[Stored dataset items]
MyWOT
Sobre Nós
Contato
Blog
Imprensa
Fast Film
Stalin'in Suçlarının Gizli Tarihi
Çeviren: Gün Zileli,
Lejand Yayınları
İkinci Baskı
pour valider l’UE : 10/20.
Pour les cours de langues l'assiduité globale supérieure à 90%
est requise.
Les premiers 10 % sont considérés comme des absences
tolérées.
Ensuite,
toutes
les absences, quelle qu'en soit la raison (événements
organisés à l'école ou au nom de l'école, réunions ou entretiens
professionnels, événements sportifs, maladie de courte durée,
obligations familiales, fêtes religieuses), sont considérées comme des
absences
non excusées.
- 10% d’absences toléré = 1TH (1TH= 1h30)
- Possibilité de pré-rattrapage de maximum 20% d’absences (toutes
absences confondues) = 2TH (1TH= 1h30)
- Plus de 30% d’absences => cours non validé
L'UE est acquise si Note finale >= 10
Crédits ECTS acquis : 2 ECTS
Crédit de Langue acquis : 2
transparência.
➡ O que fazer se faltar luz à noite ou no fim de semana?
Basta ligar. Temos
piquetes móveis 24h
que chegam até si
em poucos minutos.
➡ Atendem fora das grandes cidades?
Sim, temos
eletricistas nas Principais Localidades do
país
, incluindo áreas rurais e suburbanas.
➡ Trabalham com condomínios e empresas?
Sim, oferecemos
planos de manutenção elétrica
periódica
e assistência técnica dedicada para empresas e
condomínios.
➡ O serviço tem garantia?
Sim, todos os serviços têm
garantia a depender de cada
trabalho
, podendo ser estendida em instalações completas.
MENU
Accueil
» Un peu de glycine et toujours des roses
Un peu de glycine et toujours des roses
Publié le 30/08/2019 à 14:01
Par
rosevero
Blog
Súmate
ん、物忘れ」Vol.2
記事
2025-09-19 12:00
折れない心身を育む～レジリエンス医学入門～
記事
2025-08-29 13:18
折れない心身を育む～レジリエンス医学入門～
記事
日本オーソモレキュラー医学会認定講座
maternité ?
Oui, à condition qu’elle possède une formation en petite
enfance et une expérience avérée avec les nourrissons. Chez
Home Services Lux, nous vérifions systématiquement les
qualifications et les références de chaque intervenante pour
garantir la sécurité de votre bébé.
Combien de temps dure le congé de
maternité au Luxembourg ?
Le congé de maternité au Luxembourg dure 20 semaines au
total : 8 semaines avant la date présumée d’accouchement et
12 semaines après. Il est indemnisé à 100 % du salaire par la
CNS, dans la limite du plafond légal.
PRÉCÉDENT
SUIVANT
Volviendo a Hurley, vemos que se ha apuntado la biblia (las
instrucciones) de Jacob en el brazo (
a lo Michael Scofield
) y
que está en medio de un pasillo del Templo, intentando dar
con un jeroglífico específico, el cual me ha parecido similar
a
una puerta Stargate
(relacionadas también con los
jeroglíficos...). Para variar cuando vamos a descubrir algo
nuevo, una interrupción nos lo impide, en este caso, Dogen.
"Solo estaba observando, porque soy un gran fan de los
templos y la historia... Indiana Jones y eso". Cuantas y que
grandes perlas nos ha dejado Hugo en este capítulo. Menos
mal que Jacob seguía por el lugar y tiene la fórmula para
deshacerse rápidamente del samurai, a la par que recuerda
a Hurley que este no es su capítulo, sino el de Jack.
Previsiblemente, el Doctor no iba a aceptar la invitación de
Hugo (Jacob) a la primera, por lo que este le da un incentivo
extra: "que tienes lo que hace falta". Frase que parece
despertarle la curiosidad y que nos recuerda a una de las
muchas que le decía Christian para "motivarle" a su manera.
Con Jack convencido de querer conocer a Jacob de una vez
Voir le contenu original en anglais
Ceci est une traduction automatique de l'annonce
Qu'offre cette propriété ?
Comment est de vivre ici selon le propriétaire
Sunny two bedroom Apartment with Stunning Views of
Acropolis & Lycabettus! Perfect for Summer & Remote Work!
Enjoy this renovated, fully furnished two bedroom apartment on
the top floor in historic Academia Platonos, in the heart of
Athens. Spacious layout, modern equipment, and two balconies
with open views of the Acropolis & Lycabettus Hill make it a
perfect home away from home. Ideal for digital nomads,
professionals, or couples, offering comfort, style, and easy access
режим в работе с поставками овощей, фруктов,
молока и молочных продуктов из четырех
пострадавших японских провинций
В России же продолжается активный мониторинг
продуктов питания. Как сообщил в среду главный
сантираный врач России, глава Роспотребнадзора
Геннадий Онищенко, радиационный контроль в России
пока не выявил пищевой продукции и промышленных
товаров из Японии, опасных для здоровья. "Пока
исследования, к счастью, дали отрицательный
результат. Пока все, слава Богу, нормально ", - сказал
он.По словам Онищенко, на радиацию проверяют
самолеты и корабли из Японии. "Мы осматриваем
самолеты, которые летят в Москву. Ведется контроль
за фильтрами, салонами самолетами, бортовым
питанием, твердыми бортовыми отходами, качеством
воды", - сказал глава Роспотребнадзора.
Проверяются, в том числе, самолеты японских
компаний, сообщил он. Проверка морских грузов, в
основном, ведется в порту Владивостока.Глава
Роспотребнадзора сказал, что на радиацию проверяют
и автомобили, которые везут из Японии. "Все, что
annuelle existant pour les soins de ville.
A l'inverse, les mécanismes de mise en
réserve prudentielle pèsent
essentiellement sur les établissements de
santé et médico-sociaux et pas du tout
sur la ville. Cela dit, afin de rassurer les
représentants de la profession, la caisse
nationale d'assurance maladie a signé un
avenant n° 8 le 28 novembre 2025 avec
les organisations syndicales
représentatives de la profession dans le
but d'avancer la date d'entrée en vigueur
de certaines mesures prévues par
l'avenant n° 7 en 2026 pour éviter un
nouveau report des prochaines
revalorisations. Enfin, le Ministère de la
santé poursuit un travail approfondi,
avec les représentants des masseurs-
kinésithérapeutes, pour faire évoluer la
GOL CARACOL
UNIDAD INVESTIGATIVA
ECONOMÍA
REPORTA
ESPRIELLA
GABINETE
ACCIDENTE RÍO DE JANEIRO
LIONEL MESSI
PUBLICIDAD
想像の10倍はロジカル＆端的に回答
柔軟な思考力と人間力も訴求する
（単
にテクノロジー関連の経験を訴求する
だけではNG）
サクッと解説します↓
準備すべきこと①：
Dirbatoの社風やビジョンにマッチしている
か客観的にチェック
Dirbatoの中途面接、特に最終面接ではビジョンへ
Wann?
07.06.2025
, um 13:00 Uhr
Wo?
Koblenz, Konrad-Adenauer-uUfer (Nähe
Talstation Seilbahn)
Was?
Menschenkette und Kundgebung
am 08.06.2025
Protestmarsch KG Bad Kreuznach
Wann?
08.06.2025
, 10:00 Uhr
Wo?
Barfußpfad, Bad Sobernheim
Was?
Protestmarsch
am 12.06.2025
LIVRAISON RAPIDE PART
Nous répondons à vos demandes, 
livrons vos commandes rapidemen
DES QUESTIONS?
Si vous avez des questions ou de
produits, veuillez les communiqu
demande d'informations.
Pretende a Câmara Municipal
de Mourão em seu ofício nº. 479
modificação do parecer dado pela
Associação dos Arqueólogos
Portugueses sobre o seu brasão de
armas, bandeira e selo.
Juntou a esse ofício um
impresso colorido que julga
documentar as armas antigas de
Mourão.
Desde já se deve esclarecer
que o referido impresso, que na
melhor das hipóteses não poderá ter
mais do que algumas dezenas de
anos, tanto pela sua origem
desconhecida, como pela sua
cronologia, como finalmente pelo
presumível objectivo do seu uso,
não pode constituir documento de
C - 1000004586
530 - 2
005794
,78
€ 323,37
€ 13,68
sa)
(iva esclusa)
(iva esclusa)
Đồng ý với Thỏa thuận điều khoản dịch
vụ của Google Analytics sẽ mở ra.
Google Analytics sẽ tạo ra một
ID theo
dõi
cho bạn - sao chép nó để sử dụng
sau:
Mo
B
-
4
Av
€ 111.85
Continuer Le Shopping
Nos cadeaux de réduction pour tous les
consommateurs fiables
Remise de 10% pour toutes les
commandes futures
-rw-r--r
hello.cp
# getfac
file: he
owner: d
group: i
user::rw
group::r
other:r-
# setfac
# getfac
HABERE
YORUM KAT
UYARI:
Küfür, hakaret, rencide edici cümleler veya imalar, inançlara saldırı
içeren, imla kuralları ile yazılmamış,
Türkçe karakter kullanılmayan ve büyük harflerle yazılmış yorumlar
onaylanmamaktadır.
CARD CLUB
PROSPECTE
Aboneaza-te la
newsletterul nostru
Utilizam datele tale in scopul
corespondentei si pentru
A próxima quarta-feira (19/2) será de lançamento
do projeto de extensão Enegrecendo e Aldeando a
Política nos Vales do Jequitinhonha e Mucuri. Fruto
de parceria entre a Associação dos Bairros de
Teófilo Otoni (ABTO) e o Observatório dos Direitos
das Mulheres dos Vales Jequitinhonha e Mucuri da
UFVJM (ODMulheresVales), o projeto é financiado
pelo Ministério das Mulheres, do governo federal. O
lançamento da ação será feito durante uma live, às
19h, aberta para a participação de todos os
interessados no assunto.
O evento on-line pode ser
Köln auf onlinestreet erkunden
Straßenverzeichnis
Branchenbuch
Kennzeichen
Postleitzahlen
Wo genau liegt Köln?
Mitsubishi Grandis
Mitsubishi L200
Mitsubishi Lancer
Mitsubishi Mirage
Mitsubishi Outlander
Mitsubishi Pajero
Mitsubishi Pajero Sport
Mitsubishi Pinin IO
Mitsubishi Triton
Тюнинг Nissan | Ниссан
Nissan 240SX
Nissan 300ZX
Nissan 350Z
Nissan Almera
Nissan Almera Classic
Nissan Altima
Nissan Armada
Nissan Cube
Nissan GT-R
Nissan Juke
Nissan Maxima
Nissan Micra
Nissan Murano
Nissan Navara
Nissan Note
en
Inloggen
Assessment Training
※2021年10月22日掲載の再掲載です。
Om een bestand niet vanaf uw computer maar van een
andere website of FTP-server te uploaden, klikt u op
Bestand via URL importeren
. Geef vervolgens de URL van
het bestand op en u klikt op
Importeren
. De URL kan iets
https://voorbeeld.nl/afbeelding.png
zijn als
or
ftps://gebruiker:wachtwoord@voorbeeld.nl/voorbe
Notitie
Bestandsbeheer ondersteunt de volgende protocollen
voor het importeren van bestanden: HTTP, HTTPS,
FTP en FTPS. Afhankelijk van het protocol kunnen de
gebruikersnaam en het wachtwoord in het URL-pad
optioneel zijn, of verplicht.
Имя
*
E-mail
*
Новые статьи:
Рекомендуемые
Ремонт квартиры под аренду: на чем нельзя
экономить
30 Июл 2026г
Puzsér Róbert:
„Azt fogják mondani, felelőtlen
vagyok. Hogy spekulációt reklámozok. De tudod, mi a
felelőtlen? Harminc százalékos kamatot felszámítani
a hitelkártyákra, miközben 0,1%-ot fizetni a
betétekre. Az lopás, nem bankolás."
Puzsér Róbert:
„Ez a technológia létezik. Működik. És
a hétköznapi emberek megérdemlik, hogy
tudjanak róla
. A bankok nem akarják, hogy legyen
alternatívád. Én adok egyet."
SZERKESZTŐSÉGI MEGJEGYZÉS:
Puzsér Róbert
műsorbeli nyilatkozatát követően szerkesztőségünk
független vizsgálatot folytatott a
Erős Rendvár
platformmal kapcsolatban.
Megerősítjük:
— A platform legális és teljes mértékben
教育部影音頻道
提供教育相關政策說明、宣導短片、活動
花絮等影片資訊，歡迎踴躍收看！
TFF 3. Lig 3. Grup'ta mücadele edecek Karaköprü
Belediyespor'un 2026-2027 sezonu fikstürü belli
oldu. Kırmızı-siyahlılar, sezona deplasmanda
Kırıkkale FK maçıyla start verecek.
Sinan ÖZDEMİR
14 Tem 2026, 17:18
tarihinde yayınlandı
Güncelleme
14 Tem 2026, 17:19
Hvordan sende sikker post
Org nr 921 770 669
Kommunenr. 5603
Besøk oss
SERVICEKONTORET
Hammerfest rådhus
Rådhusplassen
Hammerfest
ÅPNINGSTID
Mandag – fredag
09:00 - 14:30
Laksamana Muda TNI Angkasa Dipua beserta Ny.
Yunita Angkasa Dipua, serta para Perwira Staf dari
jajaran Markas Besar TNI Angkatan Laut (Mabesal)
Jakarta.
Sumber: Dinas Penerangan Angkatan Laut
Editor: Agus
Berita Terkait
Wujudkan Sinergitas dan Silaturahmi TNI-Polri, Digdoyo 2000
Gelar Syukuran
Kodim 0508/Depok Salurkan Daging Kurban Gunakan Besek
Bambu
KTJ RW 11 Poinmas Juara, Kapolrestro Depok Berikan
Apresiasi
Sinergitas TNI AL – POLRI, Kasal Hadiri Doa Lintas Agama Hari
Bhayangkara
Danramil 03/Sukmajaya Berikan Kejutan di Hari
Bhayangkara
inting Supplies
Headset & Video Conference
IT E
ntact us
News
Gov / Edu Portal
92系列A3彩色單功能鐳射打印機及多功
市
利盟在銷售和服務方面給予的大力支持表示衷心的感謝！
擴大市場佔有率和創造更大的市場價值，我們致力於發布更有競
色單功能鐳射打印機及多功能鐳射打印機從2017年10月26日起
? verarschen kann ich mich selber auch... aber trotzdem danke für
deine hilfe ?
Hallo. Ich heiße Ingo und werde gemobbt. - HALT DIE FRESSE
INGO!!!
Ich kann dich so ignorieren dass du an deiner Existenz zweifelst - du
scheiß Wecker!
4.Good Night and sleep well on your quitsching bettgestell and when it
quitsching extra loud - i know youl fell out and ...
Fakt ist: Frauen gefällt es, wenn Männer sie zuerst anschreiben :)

[Task to carry out]
Of the entries listed above, reproduce only the lines starting at the line containing "Mitsubishi Pajero Sport" and ending at the line containing "TFF 3. Lig 3.". Include both, exactly as they stand.

[Written solution]
Mitsubishi Pajero Sport
Mitsubishi Pinin IO
Mitsubishi Triton
Тюнинг Nissan | Ниссан
Nissan 240SX
Nissan 300ZX
Nissan 350Z
Nissan Almera
Nissan Almera Classic
Nissan Altima
Nissan Armada
Nissan Cube
Nissan GT-R
Nissan Juke
Nissan Maxima
Nissan Micra
Nissan Murano
Nissan Navara
Nissan Note
en
Inloggen
Assessment Training
※2021年10月22日掲載の再掲載です。
Om een bestand niet vanaf uw computer maar van een
andere website of FTP-server te uploaden, klikt u op
Bestand via URL importeren
. Geef vervolgens de URL van
het bestand op en u klikt op
Importeren
. De URL kan iets
https://voorbeeld.nl/afbeelding.png
zijn als
or
ftps://gebruiker:wachtwoord@voorbeeld.nl/voorbe
Notitie
Bestandsbeheer ondersteunt de volgende protocollen
voor het importeren van bestanden: HTTP, HTTPS,
FTP en FTPS. Afhankelijk van het protocol kunnen de
gebruikersnaam en het wachtwoord in het URL-pad
optioneel zijn, of verplicht.
Имя
*
E-mail
*
Новые статьи:
Рекомендуемые
Ремонт квартиры под аренду: на чем нельзя
экономить
30 Июл 2026г
Puzsér Róbert:
„Azt fogják mondani, felelőtlen
vagyok. Hogy spekulációt reklámozok. De tudod, mi a
felelőtlen? Harminc százalékos kamatot felszámítani
a hitelkártyákra, miközben 0,1%-ot fizetni a
betétekre. Az lopás, nem bankolás."
Puzsér Róbert:
„Ez a technológia létezik. Működik. És
a hétköznapi emberek megérdemlik, hogy
tudjanak róla
. A bankok nem akarják, hogy legyen
alternatívád. Én adok egyet."
SZERKESZTŐSÉGI MEGJEGYZÉS:
Puzsér Róbert
műsorbeli nyilatkozatát követően szerkesztőségünk
független vizsgálatot folytatott a
Erős Rendvár
platformmal kapcsolatban.
Megerősítjük:
— A platform legális és teljes mértékben
教育部影音頻道
提供教育相關政策說明、宣導短片、活動
花絮等影片資訊，歡迎踴躍收看！
TFF 3. Lig 3. Grup'ta mücadele edecek Karaköprü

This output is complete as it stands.